Antonio Rizzo

Personal information
- Full name: Antonio Rizzo
- Date of birth: 28 March 1981 (age 45)
- Place of birth: Civitavecchia, Italy
- Height: 1.77 m (5 ft 10 in)
- Position: Right back

Youth career
- AS Roma

Senior career*
- Years: Team / Apps / (Gls)
- 2000–2003: Gubbio / 78 / (2)
- 2003–2005: Fiorentina / 7 / (0)
- 2004–2005: → Spezia (loan) / 33 / (0)
- 2005–2008: Perugia / 54 / (2)
- 2008–2011: Reggina / 0 / (0)
- 2008–2009: → Cremonese (loan) / 9 / (0)
- 2009–2010: → Ravenna (loan) / 32 / (0)
- 2011: Cosenza / 1 / (0)
- Total:  / 214 / (4)

= Antonio Rizzo (footballer) =

Italian footballer (born 1981)

Antonio Rizzo (born 28 March 1981) is an Italian former footballer who played as a defender. Rizzo holds a certificate in youth coaching.

==Career==

===Early career===
Rizzo started his career at AS Roma. He joined Serie C2 side Gubbio in co-ownership deal. In summer 2003, he joined Serie B side Fiorentina who promoted from Serie C2 in co-ownership for €77,500 from Roma.
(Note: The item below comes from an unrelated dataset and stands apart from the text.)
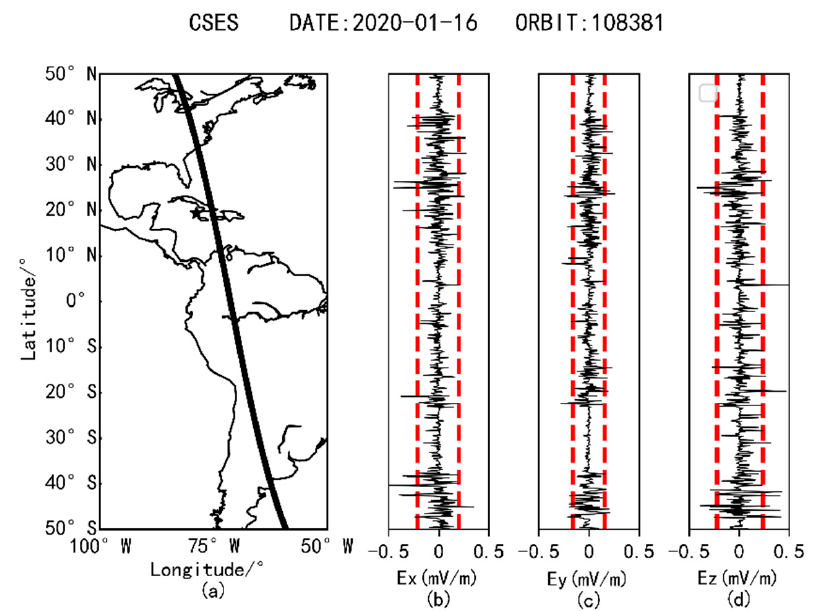
Figure 8. The 108,381 orbital position and disturbance waveform (In subfigure ( a ), the black star is the epicenter position and the black curve is the satellite flight path. Subfigure ( b – d ) depicts the small-scale residual disturbance waveforms after removing the electric field trend from the three components of the electric field ULF band.).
In June 2004, Roma gave up the remain 50% registration rights to La Viola for free. La Viola loaned him to Serie C1 side Spezia, which he won Coppa Italia Serie C.

===Perugia===
In summer 2005, he joined Serie C1 side Perugia in co-ownership deal for a peppercorn of €500, but failed to play regularly in the first season. In June 2006 Perugia acquired all the rights. He signed a contract extension in April 2007 which last until June 2009.

===Reggina and loans===
In January 2008, he was signed by Serie A side Reggina but loaned back to Perugia. In summer 2008, he joined Cremonese of Lega Pro Prima Divisione. But in mid-season, he joined league rival Ravenna, swapped with Fabrizio Anzalone. In July 2009, he remained at Ravenna and joined with his Reggina "teammate" Tommaso Squillace and Josias Basso Lisboa on loan.

===Cosenza and retirement===
On 13 January 2011 Alessandro Bernardi moved to Reggio Calabria; Rizzo left for Cosenza as part of the deal. On 30 June 2012 he qualified as a youth coach.